I’ve held on to this poem for quite some time, now. It pierced my soul, made me feel some kind of way when I saw it. Mostly the vast differences between the opportunities I had and the ones my mother had, so starkly highlighted in my ability to manipulate this language of global power, holding a degree in english, and her struggles and frustrations with not being able to express herself in a language as foreign to her tongue as it was to her heart.
She spent a great part of her school years working in the agricultural circuit of California, making it very difficult for her to attend school constantly, leaving her with many gaps in her learning process.
My grandmother never learned to speak or write english, and felt some of the same frustrations of not being able to navigate the basic systems of this country. Though in her later years, learning the fundamental cuss words in english, like you know, “beetch, fack you, and estuped uss-ole,” gave her a great sense of empowerment and satisfaction. LOL! And she definitely always knew what we were saying in english.

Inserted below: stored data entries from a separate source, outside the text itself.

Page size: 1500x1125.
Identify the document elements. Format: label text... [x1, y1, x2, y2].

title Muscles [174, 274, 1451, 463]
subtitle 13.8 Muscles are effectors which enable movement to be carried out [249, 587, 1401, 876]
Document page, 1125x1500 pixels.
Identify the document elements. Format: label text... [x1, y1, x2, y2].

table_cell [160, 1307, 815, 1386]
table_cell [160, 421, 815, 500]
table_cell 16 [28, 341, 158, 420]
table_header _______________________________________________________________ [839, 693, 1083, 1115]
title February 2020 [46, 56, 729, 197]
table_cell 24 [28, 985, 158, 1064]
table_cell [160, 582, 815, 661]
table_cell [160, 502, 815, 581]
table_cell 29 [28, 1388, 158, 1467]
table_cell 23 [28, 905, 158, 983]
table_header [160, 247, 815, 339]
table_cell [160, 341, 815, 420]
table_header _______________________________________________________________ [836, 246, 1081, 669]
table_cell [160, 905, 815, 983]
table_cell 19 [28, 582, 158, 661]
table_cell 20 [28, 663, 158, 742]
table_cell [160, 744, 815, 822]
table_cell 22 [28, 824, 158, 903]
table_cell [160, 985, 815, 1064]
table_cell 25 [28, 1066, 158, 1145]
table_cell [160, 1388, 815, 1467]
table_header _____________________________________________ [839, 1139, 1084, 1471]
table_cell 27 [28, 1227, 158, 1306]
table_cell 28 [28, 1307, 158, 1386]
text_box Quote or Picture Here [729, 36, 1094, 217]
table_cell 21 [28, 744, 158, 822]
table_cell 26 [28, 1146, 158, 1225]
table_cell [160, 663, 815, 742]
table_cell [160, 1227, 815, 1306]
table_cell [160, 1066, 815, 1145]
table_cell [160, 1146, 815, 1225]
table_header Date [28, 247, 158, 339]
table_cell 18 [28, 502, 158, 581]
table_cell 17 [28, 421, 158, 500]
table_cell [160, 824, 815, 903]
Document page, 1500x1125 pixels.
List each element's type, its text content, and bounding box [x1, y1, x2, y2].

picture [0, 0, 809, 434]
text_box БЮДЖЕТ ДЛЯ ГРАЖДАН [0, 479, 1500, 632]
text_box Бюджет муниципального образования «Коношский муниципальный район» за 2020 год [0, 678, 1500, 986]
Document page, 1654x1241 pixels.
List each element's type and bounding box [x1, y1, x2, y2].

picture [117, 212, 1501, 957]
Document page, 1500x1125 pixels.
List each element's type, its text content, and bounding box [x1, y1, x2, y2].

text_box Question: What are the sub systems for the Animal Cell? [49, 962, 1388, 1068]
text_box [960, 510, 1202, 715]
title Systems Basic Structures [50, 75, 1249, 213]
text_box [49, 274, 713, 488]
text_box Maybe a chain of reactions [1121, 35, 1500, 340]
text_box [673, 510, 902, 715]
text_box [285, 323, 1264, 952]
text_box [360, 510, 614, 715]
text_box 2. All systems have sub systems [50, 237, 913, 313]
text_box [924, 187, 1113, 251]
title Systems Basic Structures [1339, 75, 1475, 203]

For my mother, the frustration of struggling with the english language meant a lack of opportunities to lift herself and her children out of the poverty she had met as a child. A few years ago, she joined San Diego Reads, a phenomenal volunteer organization that supports adults in improving and refining their literacy skills. For so long she questioned her intelligence , feeling inferior and insecure, and withheld so much of what she had to offer the world. She now works at the pharmacy at SDSU, has been there for 10 years, and continues to find the courage to express herself in a language that once tried to crush her under its angry syllables and hardened consonants.
The privileges and successes. I enjoy, the opportunities I have to live a vibrant and bold life, and the risks and failures I am able to endure, all are upheld by my mother and my grandmother’s (and all the women that came before them) sacrifices, humiliation, oppression, grit, and love. I am because they were. I thrive because they endured. I overcome because they conquered. I stand because they dug deep enough to give me fierce roots.